Igor Kromin |   Consultant. Coder. Blogger. Tinkerer. Gamer.

I've decided that I'm going to start a new line of posts on my blog that deals with especially bad examples of code that I come across. These are meant to demonstrate how NOT to write code, specifically in Java. I will do an analysis of the bad code and will also provide my solution to fix the bad coding practice shown.
code_issues.jpg


The first example deals with unnecessary String manipulation, specifically concatenation and consequent splitting of the same string.

This was the example of code that I came across:
 Java
public static final String DELIMITER = "#";
public void doSomething(String context, String propSuffix)
{
String propertyName = context + DELIMITER + propSuffix;
boolean propSet = isPropertySet(propertyName);
/* do something based on the value of the propSet variable */
}
/**
* Check if a property is set with a fallback that strips out the property context
*/
private boolean isPropertySet(String propertyName)
{
String val = getProperty(propertyName);
if (val == null) {
String[] tokens = propertyName.split(DELIMITER);
val = getProperty(tokens[1]);
}
if (val != null) {
return true;
}
return false;
}
private String getProperty(String propertyName)
{
/* code to get a property from a properties file */
}


So lets look at what the code does. The method doSomething() is meant to do something based on whether a particular property is set or not. How the property is retrieved is not important, what's important is the name of the property. In this case the property name is composed of a context, delimiter string and a property suffix e.g. something like 'MyContext#CoolProperty'.
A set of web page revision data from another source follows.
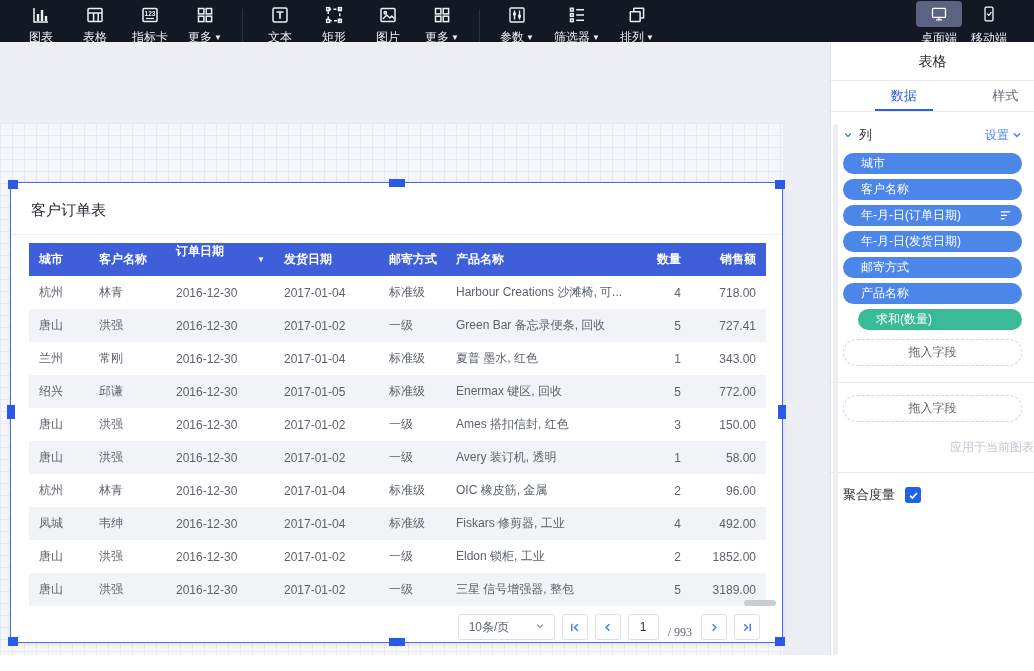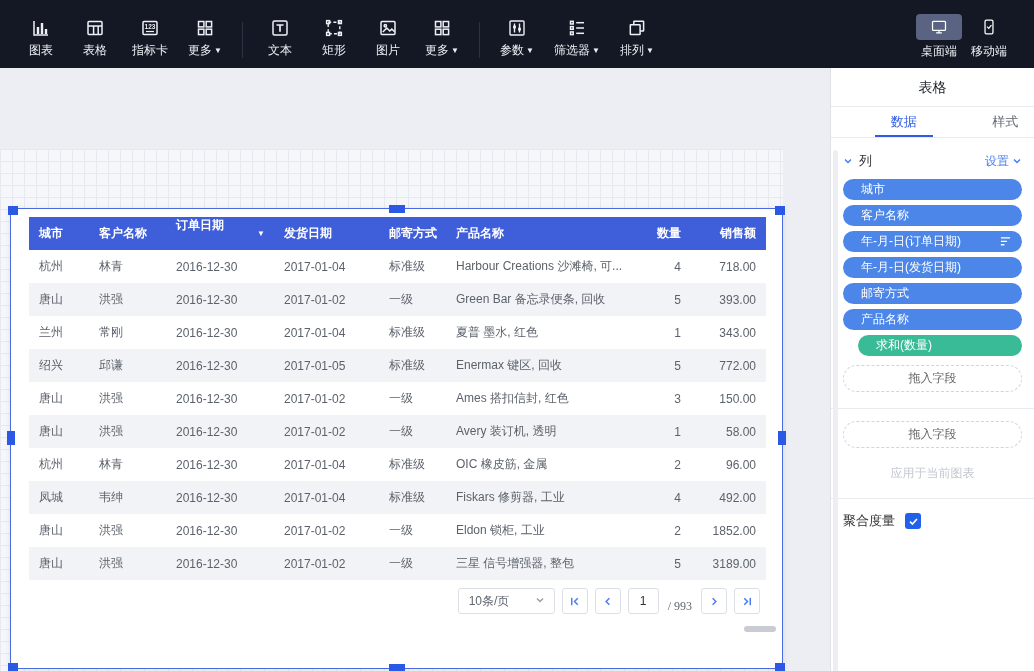--- a/index.html
+++ b/index.html
@@ -1,20 +1,20 @@
 <!DOCTYPE html>
 <html><head>
 <meta charset="utf-8">
 <style>
   * { margin:0; padding:0; box-sizing:border-box; }
   html,body { width:1034px; height:671px; overflow:hidden;
     font-family:"Liberation Sans","DejaVu Sans",sans-serif; }
 
   
-  .toolbar { height:68px; background:#141824; display:flex; align-items:center; padding:0 14px; }
+  .toolbar { height:42px; background:#141824; display:flex; align-items:center; padding:0 14px; }
   .tb-group { display:flex; align-items:flex-start; }
   .tb-item { display:flex; flex-direction:column; align-items:center; margin:0 10px; cursor:pointer; min-width:34px; }
   .tb-icon { width:22px; height:22px; display:flex; align-items:center; justify-content:center; margin-top:7px; }
   .tb-icon svg { width:20px; height:20px; }
   .tb-label { color:#eef0f5; font-size:12px; margin-top:3px; white-space:nowrap; display:flex; align-items:center; }
   .caret { color:#eef0f5; font-size:8px; margin-left:2px; }
   .tb-divider { width:1px; height:36px; background:#2c3240; margin:11px 10px 0 10px; }
   .tb-spacer { flex:1; }
   .device { display:flex; align-items:flex-start; margin-right:8px; }
   .dev-col { display:flex; flex-direction:column; align-items:center; margin-left:4px; cursor:pointer; }
@@ -79,21 +79,21 @@
   .sec-action { margin-left:auto; color:#4a7cf2; font-size:12px; display:flex; align-items:center; cursor:pointer; }
   .sec-action svg { width:10px; height:10px; margin-left:3px; }
   .pills { margin:9px 12px 0 12px; }
   .pill { height:21px; border-radius:11px; margin-bottom:5px; display:flex; align-items:center;
     padding:0 10px 0 18px; color:#fff; font-size:12px; cursor:pointer; white-space:nowrap; }
   .pill.blue { background:#4d86e9; } .pill.green { background:#3abb97;margin-left:15px; }
   .pill .pill-sort { margin-left:auto; display:flex; } .pill .pill-sort svg { width:13px; height:11px; }
   .drop-zone { margin:9px 12px 0 12px; height:27px; border:1px dashed #d0d4dc; border-radius:14px;
     display:flex; align-items:center; justify-content:center; color:#666; font-size:12px; cursor:pointer; }
   .divider { border-top:1px solid #e8eaee; margin-top:16px; }
-  .apply-text { text-align:center; margin-top:17px; font-size:12px; color:#c3c7d0; }
+  .apply-text { text-align:right; margin-top:17px; font-size:12px; color:#c3c7d0; }
   .agg-row { display:flex; align-items:center; margin:13px 12px 0 12px; font-size:13px; color:#333; }
   .checkbox { width:16px; height:16px; border-radius:3px; background:#2160e8; margin-left:10px;
     display:flex; align-items:center; justify-content:center; cursor:pointer; }
   .checkbox svg { width:11px; height:11px; }
 </style>
 </head>
 <body>
 
 <div class="toolbar">
   <div class="tb-group">
@@ -277,20 +277,21 @@
     <div class="widget">
       <div class="handle h-tl"></div>
       <div class="handle h-tc"></div>
       <div class="handle h-tr"></div>
       <div class="handle h-ml"></div>
       <div class="handle h-mr"></div>
       <div class="handle h-bl"></div>
       <div class="handle h-bc"></div>
       <div class="handle h-br"></div>
 
+      <div class="widget-title">客户订单表</div>
 
       <div class="table-wrap">
         <table>
           <colgroup>
             <col style="width:60px">
               <col style="width:77px">
               <col style="width:108px">
               <col style="width:105px">
             <col style="width:67px">
               <col style="width:204px">
@@ -321,21 +322,21 @@
                 <td class="num">718.00</td>
               </tr>
               <tr>
                 <td>唐山</td>
                 <td>洪强</td>
                 <td>2016-12-30</td>
                 <td>2017-01-02</td>
                 <td>一级</td>
                 <td>Green Bar 备忘录便条, 回收</td>
                 <td class="num">5</td>
-                <td class="num">393.00</td>
+                <td class="num">727.41</td>
               </tr>
               <tr>
                 <td>兰州</td>
                 <td>常刚</td>
                 <td>2016-12-30</td>
                 <td>2017-01-04</td>
                 <td>标准级</td>
                 <td>夏普 墨水, 红色</td>
                 <td class="num">1</td>
                 <td class="num">343.00</td>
To work out whether doSomething() needs to do anything, it calls the isPropertySet() method. Simple enough, but there is a catch. The isPropertySet() method first checks if the property is set and if it finds it is not set, it strips out the context and tries to see if the property is set using the suffix only.
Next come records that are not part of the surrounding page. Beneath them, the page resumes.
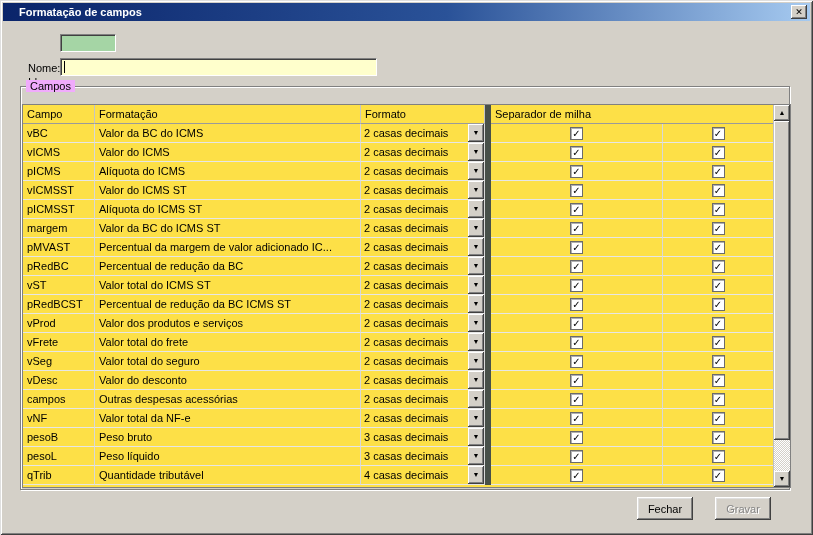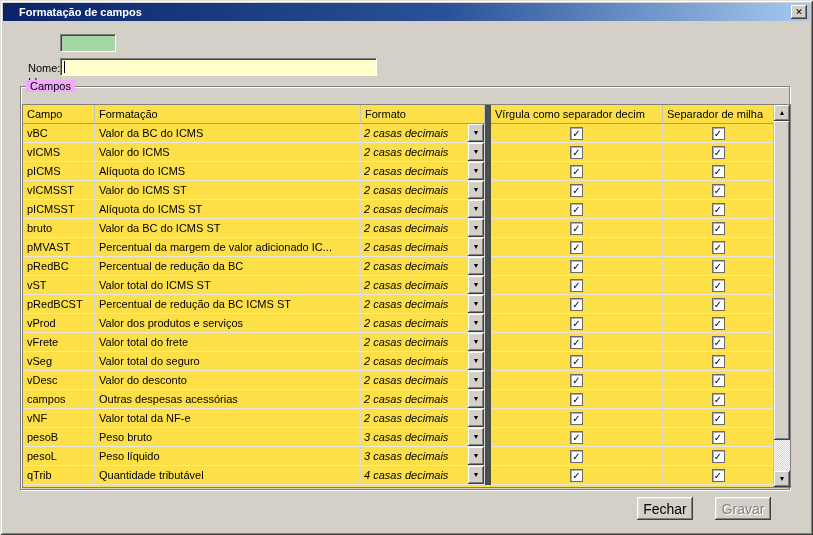--- a/index.html
+++ b/index.html
@@ -166,21 +166,20 @@
   }
   .c-virgula { width: 172px; }
   .c-milhar  { flex: 1; width: auto; border-right: none; }
 
   .combo-text {
     flex: 1;
     padding-left: 3px;
     line-height: 18px;
     overflow: hidden;
     white-space: nowrap;
-    font-style: italic;
   }
   .combo-btn {
     width: 16px;
     height: 18px;
     background: #d4d0c8;
     box-shadow:
       inset -1px -1px 0 #404040,
       inset 1px 1px 0 #ffffff,
       inset -2px -2px 0 #808080;
     font-size: 7px;
@@ -252,21 +251,21 @@
       inset -2px -2px 0 #808080;
   }
 
   .btn {
     position: absolute;
     width: 56px;
     height: 23px;
     background: #d4d0c8;
     border: none;
     font-family: inherit;
-    font-size: 14px;
+    font-size: 11px;
     color: #000;
     box-shadow:
       inset -1px -1px 0 #404040,
       inset 1px 1px 0 #ffffff,
       inset -2px -2px 0 #808080,
       inset 2px 2px 0 #dfdfdf;
     padding: 0;
   }
   .btn-fechar { left: 637px; top: 497px; }
   .btn-gravar {
@@ -300,21 +299,20 @@
   <span class="group-legend">Campos</span>
 
   <div class="grid">
     <div class="grid-main">
 
       <div class="thead">
         <div class="cell th c-campo">Campo</div>
         <div class="cell th c-desc">Formatação</div>
         <div class="cell th c-formato-h">Formato</div>
         <div class="cell c-div"></div>
-        <div class="cell th c-virgula">Vírgula como separador decim</div>
         <div class="cell th c-milhar">Separador de milha</div>
       </div>
 
       <div>
           <div class="trow">
     <div class="cell c-campo">vBC</div>
     <div class="cell c-desc">Valor da BC do ICMS</div>
     <div class="cell c-formato">
       <span class="combo-text">2 casas decimais</span>
       <span class="combo-btn">▼</span>
@@ -381,21 +379,21 @@
     </div>
     <div class="cell c-div"></div>
     <div class="cell c-virgula cbcell">
       <span class="checkbox">✓</span>
     </div>
     <div class="cell c-milhar cbcell">
       <span class="checkbox">✓</span>
     </div>
   </div>
           <div class="trow">
-    <div class="cell c-campo">bruto</div>
+    <div class="cell c-campo">margem</div>
     <div class="cell c-desc">Valor da BC do ICMS ST</div>
     <div class="cell c-formato">
       <span class="combo-text">2 casas decimais</span>
       <span class="combo-btn">▼</span>
     </div>
     <div class="cell c-div"></div>
     <div class="cell c-virgula cbcell">
       <span class="checkbox">✓</span>
     </div>
     <div class="cell c-milhar cbcell">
This is where it gets bad. In order to get the property name that doesn't include the context, the code calls the String.split() method using the delimiter value used earlier. Effectively this undoes the concatenation that was done on line 5.

Why is that bad? Simply because it's a waste of resources in terms of memory and processing. Remember that String.split() performs a regex operation and in this case creates an array containing two strings. This has two issues, 1 - regex is an expensive operation and 2 - an extra two Strings are created in memory. This may not be much for a single call of this method but if it's invoked on a regular basis, it can quickly add up. This can have the effect of utilising extra CPU cycles and eating into the available memory. More importantly this is an anti-pattern that creates a String out of substrings only to split it into substrings at a later stage.



The solution is simple, instead of creating the property name inside doSomething(), I pass the context and suffix values to the isPropertySet() method which takes care of the concatenation and at the same time has the necessary components of the property so it doesn't have to split it again.

This what what the code becomes...
 Java
public static final String DELIMITER = "#";
public void doSomething(String context, String propSuffix)
{
boolean propSet = isPropertySet(context, propSuffix);
/* do something based on the value of the propSet variable */
}
/**
* Check if a property is set with a fallback that strips out the property context
*/
private boolean isPropertySet(String context, String propSuffix)
{
String val = getProperty(context + DELIMITER + propSuffix);
if (val == null) {
val = getProperty(propSuffix);
}
if (val != null) {
return true;
}
return false;
}


That's much cleaner and more efficient! The updated code is much easier to follow too since it makes it absolutely explicit in what it is doing and how the fallback mechanism works.

If you have an example of bad code practices to share, please send them in and I'll be happy to write about them!

All code examples shown above have been obfuscated from their original versions but still show similarities in terms of style.